Pourtant, il existe un réel potentiel minier totalement inexploité en Europe. Ainsi, dans le nord de la Suède, la compagnie LKAB a récemment découvert un énorme gisement qui contiendrait plus d’un million de tonnes de terres rares. Si le projet est lancé rapidement, il faudra 15 ans avant de sortir le premier gramme de terre rare. Inacceptable selon certaines ONGs environnementales pointant du doigt une exploitation pénalisant… les éleveurs de rennes et nécessitant le déplacement de quelques centaines de personnes. En France, l’une des plus grandes mines européennes de Lithium devrait être développée dans l’Allier d’ici 2027. Une exploitation que le magazine d’extrême gauche Reporterre qualifie de quadrature du cercle : « la technique d’extraction n’est pas sans conséquence pour l’environnement : elle est énergivore et demande de grandes quantités d’eau et de produits chimiques ». Reporterre semble découvrir qu’il n’y a pas d’exploitation minière propre ! Evidemment en important les métaux de Chine ou de RDC, on cache la poussière sous le tapis accusant après coup le consommateur européen d’importer du carbone.

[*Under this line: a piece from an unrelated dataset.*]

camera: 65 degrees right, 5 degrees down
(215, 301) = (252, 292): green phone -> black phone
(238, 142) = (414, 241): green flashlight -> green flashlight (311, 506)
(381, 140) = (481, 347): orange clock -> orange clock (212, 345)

Les différents pays pourront-ils faire face au futur accroissement pharaonique de la production minière nécessaire pour assurer les besoins en ressources liés à la transition énergétique ?

Tout dépend de la forme de la transition énergétique. Le choix (auquel je ne crois pas) d’un mix énergétique 100% renouvelable demanderait un nombre d’éoliennes et une surface de panneaux solaires tellement pharaoniques que les métaux critiques ne pourraient pas suivre. Les métaux critique seront probablement le premier « door stopper » des renouvelables.

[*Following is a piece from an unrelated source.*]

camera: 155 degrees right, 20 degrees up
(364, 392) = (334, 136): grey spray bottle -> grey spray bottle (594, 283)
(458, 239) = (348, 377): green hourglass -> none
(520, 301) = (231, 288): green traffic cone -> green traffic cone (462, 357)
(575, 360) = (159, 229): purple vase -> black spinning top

En revanche, une transition énergétique raisonnable avec un pourcentage de l’ordre de 30% d’énergie renouvelable surtout utilisée localement devrait être soutenable du point de vue des métaux critiques 

Le point délicat ne sera pas seulement la disponibilité mais surtout la répartition géographique de ces ressources avec les problèmes géopolitiques que cela peut engendrer. En se lançant corps et âme dans les énergies renouvelables on se jette un peu de façon naïve dans les bras des Chinois.    

Comment la France peut faire face à cette situation ? Quelles sont les solutions pour accéder à ces précieuses ressources ?

Le BRGM (Bureau de Recherches Géologiques et Minières) détient la cartographie de toutes les ressources minérales existantes en France dont le sol recèle du lithium, des terres rares et de l’uranium. Dans un pays qui souhaite relancer son potentiel industriel, la mine devrait faire partie des futures activités industrielles tout en sachant que ce n’est pas l’activité la plus noble sur le plan environnemental. La mine requiert notamment beaucoup d’eau et d’énergie. 

La France et l’Europe sont-elles prêtes, au nom de la transition énergétique, à se relancer dans l’activité minière ?  Rien n’est moins sûr.